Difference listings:
=-=-=
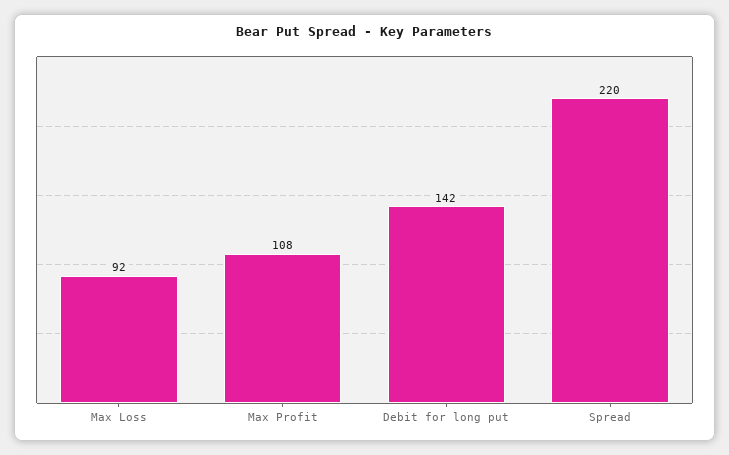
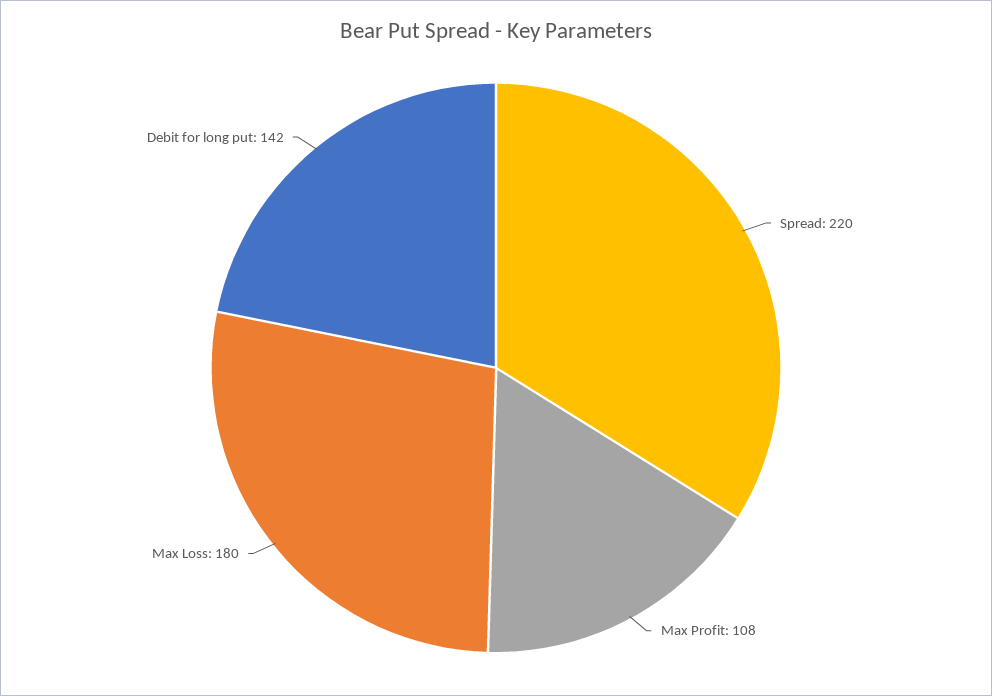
  {
-   "Max Loss": 92,
+   "Max Loss": 180,
    "Max Profit": 108,
    "Debit for long put": 142,
    "Spread": 220
  }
=-=-=
■ THE TASK
Your answer must be an exact transcription of every entry, minus the pictures.

■ SOLUTION TO THIS EXERCISE
  {
-   "Max Loss": 92,
+   "Max Loss": 180,
    "Max Profit": 108,
    "Debit for long put": 142,
    "Spread": 220
  }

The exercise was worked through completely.